[Saved entries]
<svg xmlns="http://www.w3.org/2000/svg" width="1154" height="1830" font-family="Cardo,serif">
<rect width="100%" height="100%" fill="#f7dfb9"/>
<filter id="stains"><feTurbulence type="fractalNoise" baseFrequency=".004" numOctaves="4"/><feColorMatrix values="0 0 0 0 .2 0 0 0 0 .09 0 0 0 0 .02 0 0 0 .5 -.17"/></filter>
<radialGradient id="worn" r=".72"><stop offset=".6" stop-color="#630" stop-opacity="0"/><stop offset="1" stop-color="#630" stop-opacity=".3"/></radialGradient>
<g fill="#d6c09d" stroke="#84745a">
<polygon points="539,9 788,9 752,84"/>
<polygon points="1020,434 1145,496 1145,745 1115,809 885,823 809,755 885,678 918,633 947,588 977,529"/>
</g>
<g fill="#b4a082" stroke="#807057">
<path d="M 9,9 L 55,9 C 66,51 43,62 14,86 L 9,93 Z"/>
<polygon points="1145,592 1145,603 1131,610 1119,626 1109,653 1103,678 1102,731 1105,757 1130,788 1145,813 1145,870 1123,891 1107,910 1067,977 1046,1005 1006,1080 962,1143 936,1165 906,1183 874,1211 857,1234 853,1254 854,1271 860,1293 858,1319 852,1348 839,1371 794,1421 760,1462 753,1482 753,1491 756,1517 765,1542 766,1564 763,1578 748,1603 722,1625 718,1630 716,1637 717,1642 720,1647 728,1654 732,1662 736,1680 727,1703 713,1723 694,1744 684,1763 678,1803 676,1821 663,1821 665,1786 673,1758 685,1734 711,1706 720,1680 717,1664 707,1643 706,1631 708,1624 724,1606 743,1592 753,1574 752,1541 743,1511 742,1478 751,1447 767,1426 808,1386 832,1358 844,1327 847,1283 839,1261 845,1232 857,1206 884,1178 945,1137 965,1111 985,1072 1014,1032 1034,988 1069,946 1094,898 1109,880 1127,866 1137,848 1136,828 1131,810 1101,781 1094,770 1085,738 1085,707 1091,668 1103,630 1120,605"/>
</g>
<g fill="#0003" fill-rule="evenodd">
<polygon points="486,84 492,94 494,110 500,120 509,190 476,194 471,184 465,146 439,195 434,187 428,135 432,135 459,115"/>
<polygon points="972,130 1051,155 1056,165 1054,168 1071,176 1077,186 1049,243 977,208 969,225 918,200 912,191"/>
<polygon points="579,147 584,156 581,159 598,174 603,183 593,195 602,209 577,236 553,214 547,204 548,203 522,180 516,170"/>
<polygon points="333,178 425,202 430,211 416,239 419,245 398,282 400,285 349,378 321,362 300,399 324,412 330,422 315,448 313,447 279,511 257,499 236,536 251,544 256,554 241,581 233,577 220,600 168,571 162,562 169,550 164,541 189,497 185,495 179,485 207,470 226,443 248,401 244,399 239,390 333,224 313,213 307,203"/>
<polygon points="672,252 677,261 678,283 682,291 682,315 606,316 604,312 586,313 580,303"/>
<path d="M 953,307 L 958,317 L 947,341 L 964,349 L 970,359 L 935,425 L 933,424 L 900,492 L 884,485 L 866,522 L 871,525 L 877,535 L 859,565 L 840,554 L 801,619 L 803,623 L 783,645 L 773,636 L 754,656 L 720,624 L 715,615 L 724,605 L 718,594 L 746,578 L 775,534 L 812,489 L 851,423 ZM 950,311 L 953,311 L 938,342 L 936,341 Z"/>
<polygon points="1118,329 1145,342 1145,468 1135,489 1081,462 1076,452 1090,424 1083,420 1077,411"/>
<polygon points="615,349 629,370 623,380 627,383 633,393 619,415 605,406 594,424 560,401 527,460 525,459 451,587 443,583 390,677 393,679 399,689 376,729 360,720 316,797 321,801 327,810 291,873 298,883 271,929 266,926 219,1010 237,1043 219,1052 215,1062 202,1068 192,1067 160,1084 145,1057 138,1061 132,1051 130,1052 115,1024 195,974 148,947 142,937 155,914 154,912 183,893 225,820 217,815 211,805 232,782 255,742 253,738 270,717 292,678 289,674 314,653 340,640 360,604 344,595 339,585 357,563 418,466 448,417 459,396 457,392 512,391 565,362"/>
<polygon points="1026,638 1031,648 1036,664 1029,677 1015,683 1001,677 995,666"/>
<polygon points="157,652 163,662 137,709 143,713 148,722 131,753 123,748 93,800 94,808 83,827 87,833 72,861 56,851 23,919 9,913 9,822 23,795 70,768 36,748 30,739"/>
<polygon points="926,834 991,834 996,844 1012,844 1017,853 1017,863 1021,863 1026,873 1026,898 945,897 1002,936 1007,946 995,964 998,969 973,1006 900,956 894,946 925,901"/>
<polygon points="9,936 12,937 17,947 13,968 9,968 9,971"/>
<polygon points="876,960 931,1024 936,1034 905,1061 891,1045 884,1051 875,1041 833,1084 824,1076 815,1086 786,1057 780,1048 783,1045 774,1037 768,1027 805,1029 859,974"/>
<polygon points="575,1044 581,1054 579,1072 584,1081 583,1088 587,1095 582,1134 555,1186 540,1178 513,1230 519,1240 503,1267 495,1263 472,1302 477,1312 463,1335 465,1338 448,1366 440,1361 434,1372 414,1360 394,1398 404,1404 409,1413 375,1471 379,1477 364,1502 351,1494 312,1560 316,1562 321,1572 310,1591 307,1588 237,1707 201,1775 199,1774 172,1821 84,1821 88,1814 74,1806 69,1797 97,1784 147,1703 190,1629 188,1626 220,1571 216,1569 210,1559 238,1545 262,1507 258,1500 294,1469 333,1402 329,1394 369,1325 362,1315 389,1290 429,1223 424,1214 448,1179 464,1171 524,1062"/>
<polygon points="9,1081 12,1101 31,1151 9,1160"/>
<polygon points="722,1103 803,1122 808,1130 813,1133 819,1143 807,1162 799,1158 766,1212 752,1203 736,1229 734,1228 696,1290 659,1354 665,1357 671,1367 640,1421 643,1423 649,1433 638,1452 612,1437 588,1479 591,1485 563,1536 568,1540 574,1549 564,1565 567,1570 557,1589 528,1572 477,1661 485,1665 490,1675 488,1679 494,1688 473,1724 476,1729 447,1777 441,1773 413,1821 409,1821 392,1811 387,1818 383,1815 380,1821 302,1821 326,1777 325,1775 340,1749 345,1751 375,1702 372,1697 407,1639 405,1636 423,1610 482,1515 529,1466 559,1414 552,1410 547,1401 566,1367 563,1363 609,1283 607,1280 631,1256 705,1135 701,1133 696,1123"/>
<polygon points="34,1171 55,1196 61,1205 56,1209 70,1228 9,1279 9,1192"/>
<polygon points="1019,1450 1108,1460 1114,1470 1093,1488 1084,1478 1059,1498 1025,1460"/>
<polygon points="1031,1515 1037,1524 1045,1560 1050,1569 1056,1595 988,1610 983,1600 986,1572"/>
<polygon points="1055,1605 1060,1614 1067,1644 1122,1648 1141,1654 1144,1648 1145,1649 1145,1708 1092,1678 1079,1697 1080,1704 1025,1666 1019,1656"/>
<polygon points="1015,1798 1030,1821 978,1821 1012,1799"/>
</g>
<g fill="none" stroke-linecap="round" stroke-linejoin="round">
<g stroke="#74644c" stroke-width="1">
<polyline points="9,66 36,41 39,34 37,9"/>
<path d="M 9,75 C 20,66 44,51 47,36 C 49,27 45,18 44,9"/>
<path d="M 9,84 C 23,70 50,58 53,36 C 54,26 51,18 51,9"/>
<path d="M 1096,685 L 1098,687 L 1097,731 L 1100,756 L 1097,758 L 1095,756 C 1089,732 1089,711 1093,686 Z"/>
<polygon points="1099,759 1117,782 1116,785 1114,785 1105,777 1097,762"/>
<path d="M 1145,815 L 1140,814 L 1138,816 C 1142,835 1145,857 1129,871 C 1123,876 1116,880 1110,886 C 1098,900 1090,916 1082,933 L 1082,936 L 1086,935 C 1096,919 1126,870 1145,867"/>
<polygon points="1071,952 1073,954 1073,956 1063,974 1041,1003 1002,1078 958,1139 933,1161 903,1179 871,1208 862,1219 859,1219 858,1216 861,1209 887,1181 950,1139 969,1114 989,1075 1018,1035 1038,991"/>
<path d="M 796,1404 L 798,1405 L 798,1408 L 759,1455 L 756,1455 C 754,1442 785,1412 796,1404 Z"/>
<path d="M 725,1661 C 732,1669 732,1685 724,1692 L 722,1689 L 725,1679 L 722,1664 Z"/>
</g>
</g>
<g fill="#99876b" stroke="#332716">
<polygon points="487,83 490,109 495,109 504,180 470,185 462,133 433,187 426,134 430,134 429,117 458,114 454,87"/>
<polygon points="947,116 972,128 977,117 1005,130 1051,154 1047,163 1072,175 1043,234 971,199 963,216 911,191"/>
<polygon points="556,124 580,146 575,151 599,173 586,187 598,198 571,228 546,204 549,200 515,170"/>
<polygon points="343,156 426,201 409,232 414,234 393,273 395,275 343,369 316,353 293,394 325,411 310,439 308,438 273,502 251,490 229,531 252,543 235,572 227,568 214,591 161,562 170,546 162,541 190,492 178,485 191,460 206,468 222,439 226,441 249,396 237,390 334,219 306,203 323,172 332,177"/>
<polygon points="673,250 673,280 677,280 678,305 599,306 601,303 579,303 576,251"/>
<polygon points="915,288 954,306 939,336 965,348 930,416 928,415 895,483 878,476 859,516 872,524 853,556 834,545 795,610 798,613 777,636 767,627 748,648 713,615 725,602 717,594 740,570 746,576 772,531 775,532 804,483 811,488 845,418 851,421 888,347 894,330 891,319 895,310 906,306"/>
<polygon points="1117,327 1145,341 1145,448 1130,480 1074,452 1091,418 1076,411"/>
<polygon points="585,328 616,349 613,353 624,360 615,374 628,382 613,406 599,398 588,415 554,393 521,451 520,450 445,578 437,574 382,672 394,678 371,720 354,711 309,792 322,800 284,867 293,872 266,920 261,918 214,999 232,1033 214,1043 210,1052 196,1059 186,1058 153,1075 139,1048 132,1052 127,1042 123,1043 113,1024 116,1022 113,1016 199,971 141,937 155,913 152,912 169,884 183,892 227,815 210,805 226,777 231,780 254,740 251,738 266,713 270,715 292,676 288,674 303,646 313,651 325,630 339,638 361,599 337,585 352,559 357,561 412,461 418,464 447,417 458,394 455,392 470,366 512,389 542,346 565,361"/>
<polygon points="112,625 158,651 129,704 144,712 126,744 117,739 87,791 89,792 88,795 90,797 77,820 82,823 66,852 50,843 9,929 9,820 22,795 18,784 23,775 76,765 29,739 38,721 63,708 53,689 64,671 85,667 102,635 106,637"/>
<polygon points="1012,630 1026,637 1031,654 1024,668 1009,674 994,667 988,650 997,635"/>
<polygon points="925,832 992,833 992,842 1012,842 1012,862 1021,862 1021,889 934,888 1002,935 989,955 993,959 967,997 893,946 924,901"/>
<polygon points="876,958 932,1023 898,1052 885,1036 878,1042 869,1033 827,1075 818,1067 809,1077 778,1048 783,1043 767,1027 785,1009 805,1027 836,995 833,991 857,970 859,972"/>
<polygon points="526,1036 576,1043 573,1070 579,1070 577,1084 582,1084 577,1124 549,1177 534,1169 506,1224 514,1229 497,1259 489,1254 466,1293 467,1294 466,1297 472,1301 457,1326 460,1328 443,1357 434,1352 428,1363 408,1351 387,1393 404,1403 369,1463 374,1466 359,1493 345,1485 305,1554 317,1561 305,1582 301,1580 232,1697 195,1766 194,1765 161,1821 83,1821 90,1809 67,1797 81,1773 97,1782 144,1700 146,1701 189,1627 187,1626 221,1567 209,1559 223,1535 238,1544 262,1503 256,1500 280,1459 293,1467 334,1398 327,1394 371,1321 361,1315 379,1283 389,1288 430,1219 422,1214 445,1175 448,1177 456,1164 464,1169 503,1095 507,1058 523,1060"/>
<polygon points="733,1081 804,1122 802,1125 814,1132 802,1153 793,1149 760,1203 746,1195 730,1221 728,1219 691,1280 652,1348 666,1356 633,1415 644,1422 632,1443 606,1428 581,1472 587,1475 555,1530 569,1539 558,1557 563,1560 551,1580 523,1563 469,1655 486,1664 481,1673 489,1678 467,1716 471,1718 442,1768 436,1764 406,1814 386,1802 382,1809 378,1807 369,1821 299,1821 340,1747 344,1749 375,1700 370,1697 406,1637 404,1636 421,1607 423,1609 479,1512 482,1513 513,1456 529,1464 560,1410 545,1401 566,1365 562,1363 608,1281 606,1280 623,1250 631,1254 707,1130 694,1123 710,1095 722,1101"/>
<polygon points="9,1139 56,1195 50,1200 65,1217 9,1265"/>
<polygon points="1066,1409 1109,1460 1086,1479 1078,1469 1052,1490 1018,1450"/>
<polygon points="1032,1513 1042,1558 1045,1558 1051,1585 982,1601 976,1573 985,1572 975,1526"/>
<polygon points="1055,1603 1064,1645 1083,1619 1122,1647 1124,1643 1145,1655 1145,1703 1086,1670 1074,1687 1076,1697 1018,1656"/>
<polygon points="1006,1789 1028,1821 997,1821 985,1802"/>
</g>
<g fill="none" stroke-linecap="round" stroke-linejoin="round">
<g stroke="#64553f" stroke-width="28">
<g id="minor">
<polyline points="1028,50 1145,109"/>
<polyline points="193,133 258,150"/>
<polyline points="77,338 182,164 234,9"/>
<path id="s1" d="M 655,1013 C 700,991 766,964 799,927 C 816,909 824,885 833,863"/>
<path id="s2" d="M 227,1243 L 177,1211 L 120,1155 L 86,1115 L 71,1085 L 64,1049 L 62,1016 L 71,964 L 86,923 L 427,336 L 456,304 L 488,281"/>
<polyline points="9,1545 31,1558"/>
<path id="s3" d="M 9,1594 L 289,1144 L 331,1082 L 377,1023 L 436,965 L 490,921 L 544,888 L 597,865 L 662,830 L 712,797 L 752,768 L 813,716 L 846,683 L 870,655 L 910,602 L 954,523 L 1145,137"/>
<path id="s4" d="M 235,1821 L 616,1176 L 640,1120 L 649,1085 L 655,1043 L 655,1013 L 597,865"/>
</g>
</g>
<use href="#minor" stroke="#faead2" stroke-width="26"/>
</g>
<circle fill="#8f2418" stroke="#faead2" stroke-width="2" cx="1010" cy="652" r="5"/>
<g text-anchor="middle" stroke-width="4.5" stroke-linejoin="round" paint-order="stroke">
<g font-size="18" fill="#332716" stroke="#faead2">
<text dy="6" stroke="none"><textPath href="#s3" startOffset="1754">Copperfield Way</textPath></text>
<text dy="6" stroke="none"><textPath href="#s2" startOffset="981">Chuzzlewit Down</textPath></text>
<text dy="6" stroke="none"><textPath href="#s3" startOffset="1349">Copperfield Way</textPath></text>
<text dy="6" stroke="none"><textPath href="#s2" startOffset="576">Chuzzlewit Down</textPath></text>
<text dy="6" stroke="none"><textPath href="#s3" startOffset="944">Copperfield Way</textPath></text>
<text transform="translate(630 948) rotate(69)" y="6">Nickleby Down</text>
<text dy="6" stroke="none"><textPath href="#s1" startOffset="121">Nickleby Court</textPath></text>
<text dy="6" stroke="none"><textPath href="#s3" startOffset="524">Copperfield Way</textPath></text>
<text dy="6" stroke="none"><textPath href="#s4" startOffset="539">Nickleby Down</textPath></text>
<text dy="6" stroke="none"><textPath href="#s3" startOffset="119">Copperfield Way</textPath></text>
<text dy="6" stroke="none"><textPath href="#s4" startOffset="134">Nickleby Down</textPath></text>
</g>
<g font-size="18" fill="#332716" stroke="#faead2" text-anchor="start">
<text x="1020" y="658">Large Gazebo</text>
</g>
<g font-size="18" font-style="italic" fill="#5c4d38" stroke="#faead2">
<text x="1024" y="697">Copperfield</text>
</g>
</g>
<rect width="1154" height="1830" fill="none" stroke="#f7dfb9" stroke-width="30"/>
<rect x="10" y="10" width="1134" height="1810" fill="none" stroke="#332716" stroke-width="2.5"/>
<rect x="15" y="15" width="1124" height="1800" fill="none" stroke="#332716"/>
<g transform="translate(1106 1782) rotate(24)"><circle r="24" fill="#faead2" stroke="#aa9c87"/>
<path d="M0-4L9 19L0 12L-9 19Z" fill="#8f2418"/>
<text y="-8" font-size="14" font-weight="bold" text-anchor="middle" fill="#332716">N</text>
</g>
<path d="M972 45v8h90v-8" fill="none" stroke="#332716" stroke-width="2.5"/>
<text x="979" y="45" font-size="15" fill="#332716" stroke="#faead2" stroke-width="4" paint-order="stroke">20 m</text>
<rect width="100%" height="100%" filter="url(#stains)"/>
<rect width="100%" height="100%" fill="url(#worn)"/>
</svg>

- [Your assignment]
For the lines above, output exactly those from the line containing "584,156 581,159 598,174" through the line containing "677,261 678,283 682,291", and skip the others.

- [Response for this exercise]
<polygon points="579,147 584,156 581,159 598,174 603,183 593,195 602,209 577,236 553,214 547,204 548,203 522,180 516,170"/>
<polygon points="333,178 425,202 430,211 416,239 419,245 398,282 400,285 349,378 321,362 300,399 324,412 330,422 315,448 313,447 279,511 257,499 236,536 251,544 256,554 241,581 233,577 220,600 168,571 162,562 169,550 164,541 189,497 185,495 179,485 207,470 226,443 248,401 244,399 239,390 333,224 313,213 307,203"/>
<polygon points="672,252 677,261 678,283 682,291 682,315 606,316 604,312 586,313 580,303"/>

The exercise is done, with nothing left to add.